Ao me responder sobre a ideia de regionalismo crítico nos dias atuais, Frampton fez questão de distinguir o que há de nocivo e virtuoso quando nos deslocamos para a ideia de provincianismo: “Provincianismo negativo é quando a comunidade pensa em si como o centro do mundo. Provincianismo positivo é quando as pessoas da comunidade são confiantes quanto ao que fazem, não se sentindo subordinadas ou inferiores com o que estão criando.”

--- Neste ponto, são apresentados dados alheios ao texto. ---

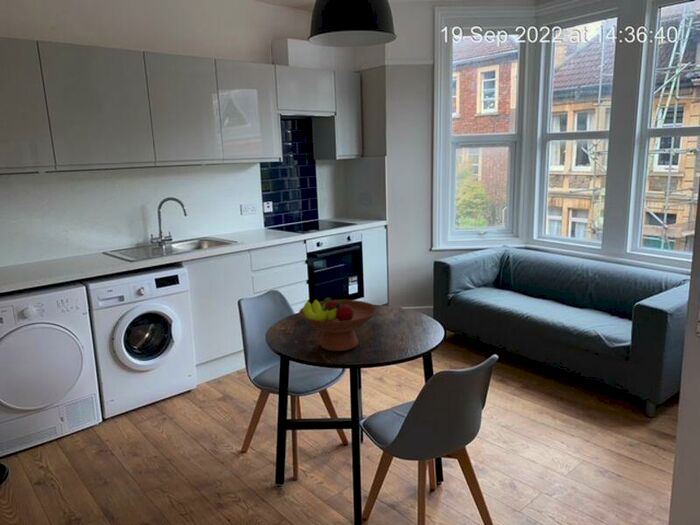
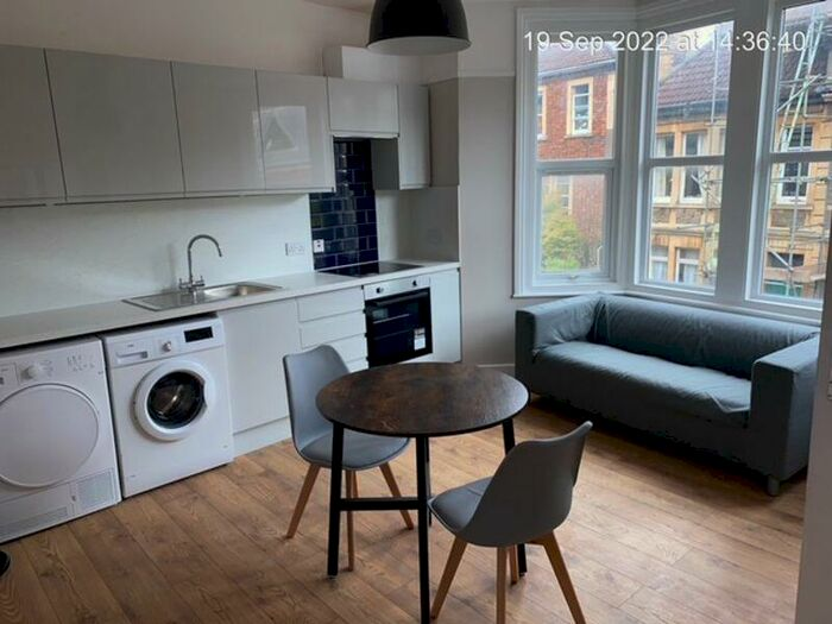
- fruit bowl [298,296,378,352]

Isso demonstra a evidente contrariedade de Frampton à homogeneização das edificações no mundo e ao fenômeno da “cidade genérica” – grosso modo, quando urbes nos quatro cantos do planeta se parecem cada vez mais. O que me levou a questioná-lo se os stararchitects (quando o arquiteto se transforma numa celebridade, numa marca, como Jean Nouvel e Zaha Hadid, entre outros) seriam antagonistas ao “regionalismo crítico”? “Claro que sim”, respondeu Frampton. “O que stararchitects projetam não faz sentido na maior parte dos casos. Eles não se importam com os lugares onde constroem. Frank Gehry se irrita porque eu nunca escrevo sobre ele. Mas ele não precisa de mim. É difícil aceitar o que fazem o Gehry, o Rem Koolhaas, o Norman Foster mais velho. Eu tenho muito respeito pela produção antiga do Foster, mas agora ele se transformou numa paródia de si mesmo. O que é patético. Isso foi o que aconteceu com Oscar Niemeyer em algum momento: na metade final da carreira, ele se transformou numa paródia de si mesmo.”

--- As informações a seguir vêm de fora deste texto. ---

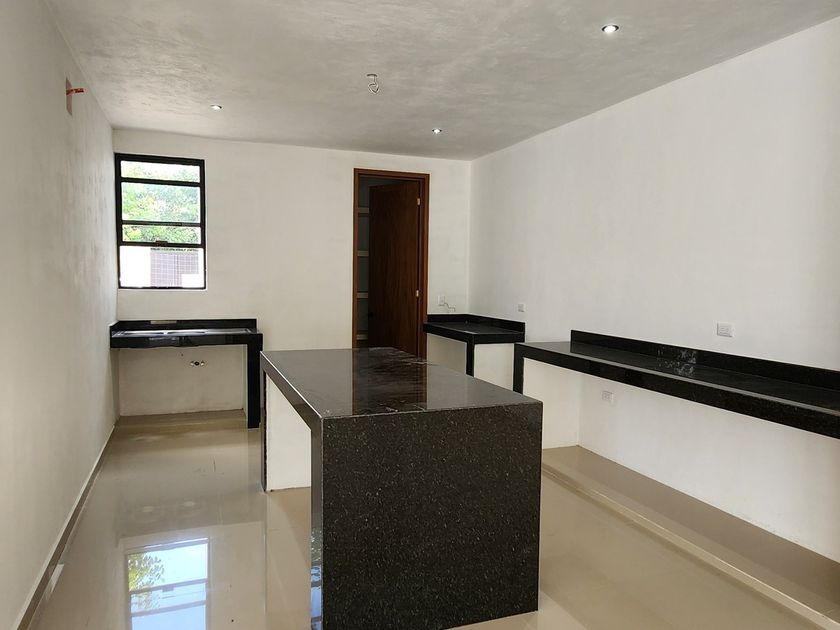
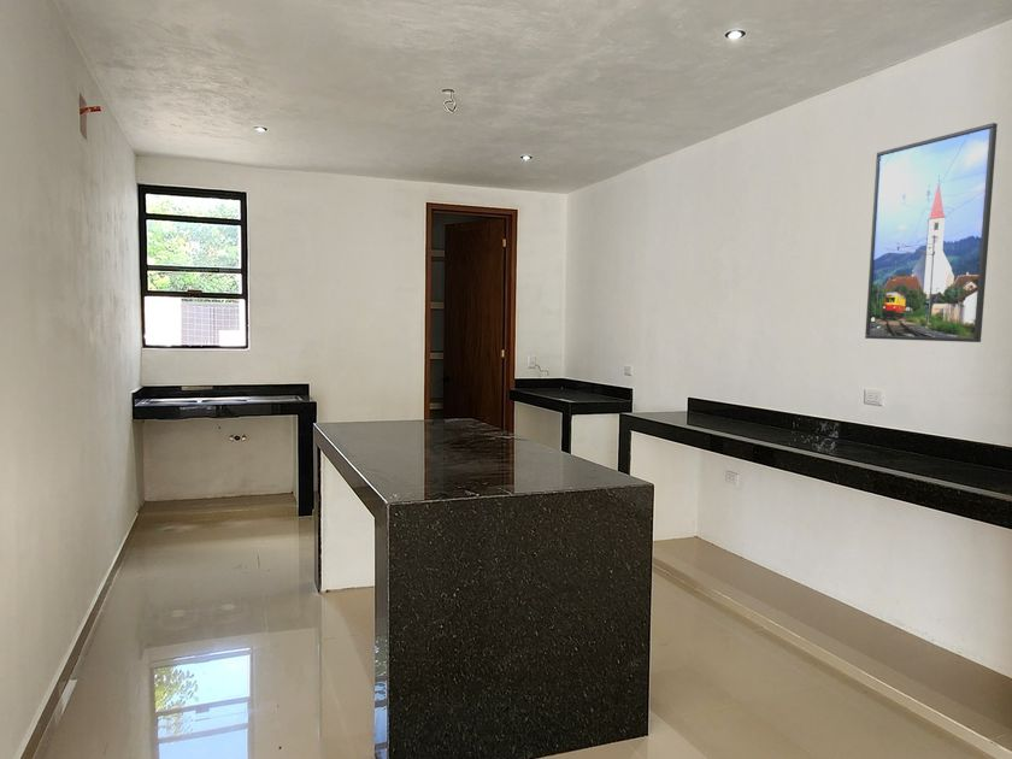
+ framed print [864,122,999,343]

As ideias urbanísticas do prefeito João Doria também entraram no radar: “Soube que o prefeito de São Paulo está procurando um arquiteto estrela cujo nome é uma grife para vir aqui, como em Dubai, para fazer alguma coisa estúpida que colocaria São Paulo no mapa. Essa obsessão é ridícula, isto é, essa sedução pela marca. Isso tem acontecido por muito tempo: é o efeito Bilbao. É uma imagem. É uma ilusão.” Poucas horas antes, Frampton havia visitado o Sesc Pompeia – que o encantou justamente pelo fato de, segundo ele, “não ser fotografável”.
Já que São Paulo voltara a ser mencionada, perguntei se ele achava que a noção de projeto urbano ainda seria possível na metrópole. Frampton não titubeou: “Eu acho que projeto urbano é cada vez mais inviável em qualquer lugar. Em cidades históricas, a gente talvez ainda consiga fazer projeto urbano. Mas, em megalópoles, eu não sei o que projeto urbano significa.”

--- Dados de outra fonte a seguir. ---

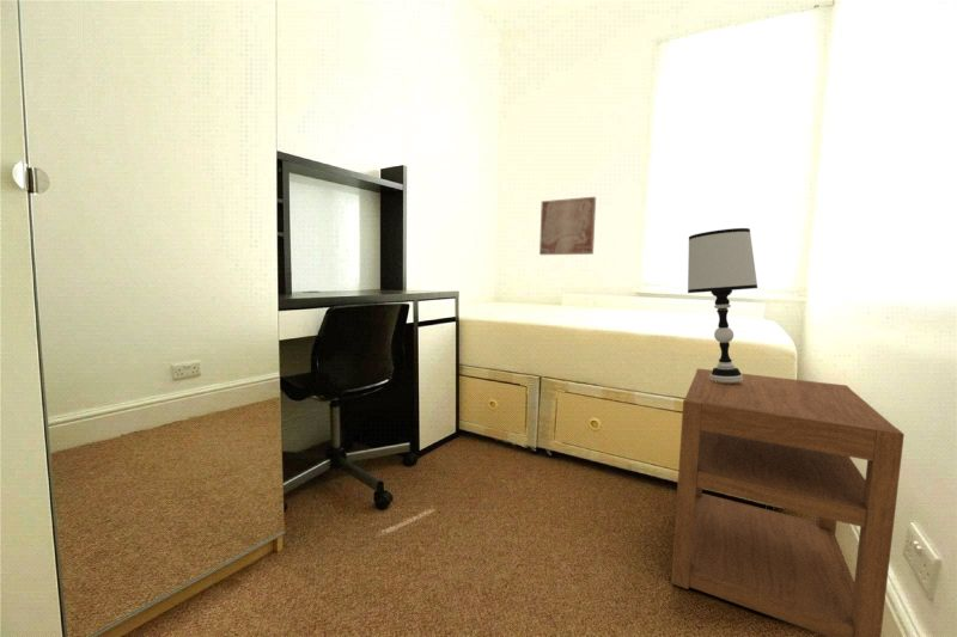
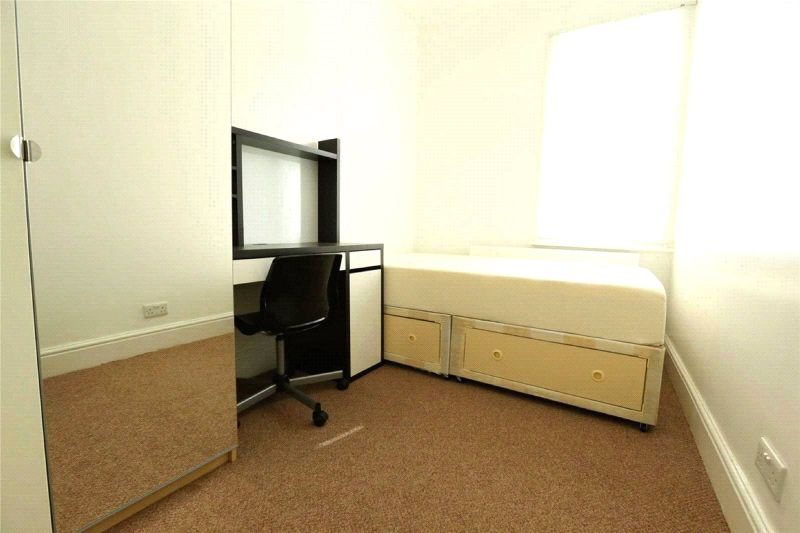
- nightstand [670,367,906,637]
- table lamp [687,227,758,382]
- wall art [538,196,597,256]
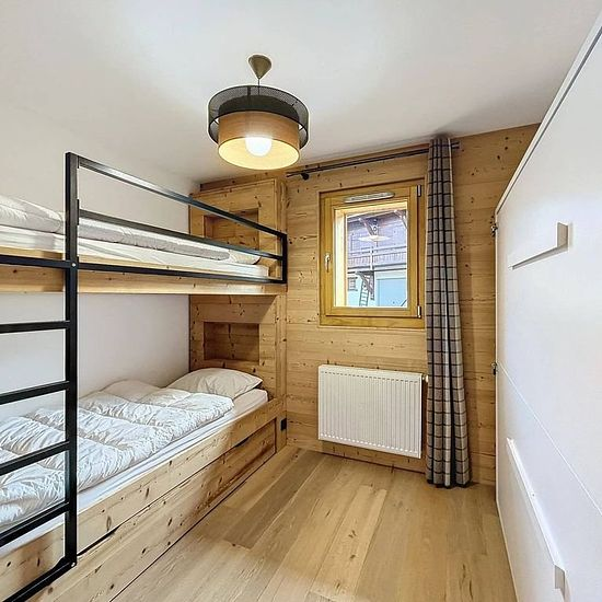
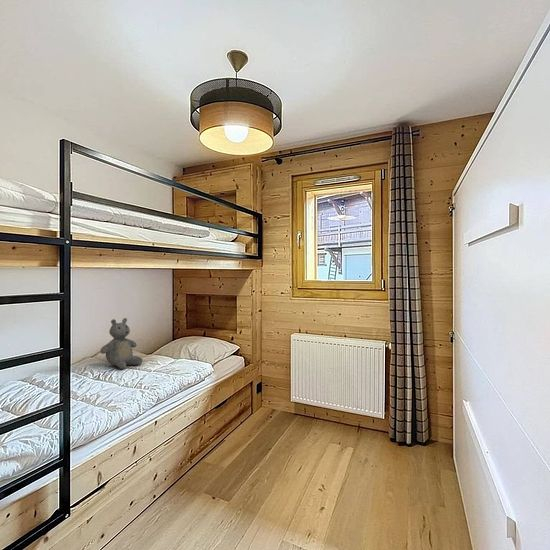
+ teddy bear [99,317,143,370]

O fenômeno das megalópoles é encarado por ele como problemático, porém, não menos que as consequências de um mundo em que, cada vez mais, as pessoas optam por obter produtos sem sair de casa, pela internet. Não que haja como retornar ao mundo não-virtual de antes ou se negar a tecnologia, mas é preciso perceber e lidar com o fato de que nós, moradores de grandes cidades, precisamos cada vez menos colocar o nariz para fora de casa ou do trabalho. Frente aos muitos estímulos apresentados numa tela digital, há o risco de que se torne obsoleto vivenciar a cidade. “Se pensarmos o que está acontecendo com os espaços no mundo devido a alguém como Jeff Bezos e sua Amazon, no limite, o objetivo é a eliminação de todas as grandes lojas de departamento e de todo o pequeno comércio também. É a total privatização do mundo, pois ninguém precisaria encontrar outra pessoa numa loja, numa rua. É um projeto muito obscuro.”
Talvez aí esteja o encanto de Kenneth Frampton pelo “aspecto intersticial” que, desta vez, encontrou ao caminhar por São Paulo. Naquelas ruas centrais com comércio popular, camelôs nas calçadas, galerias que enchem de vida o interior dos quarteirões, pode estar ali um último anteparo (ou mesmo o antídoto) à arquitetura Bezos.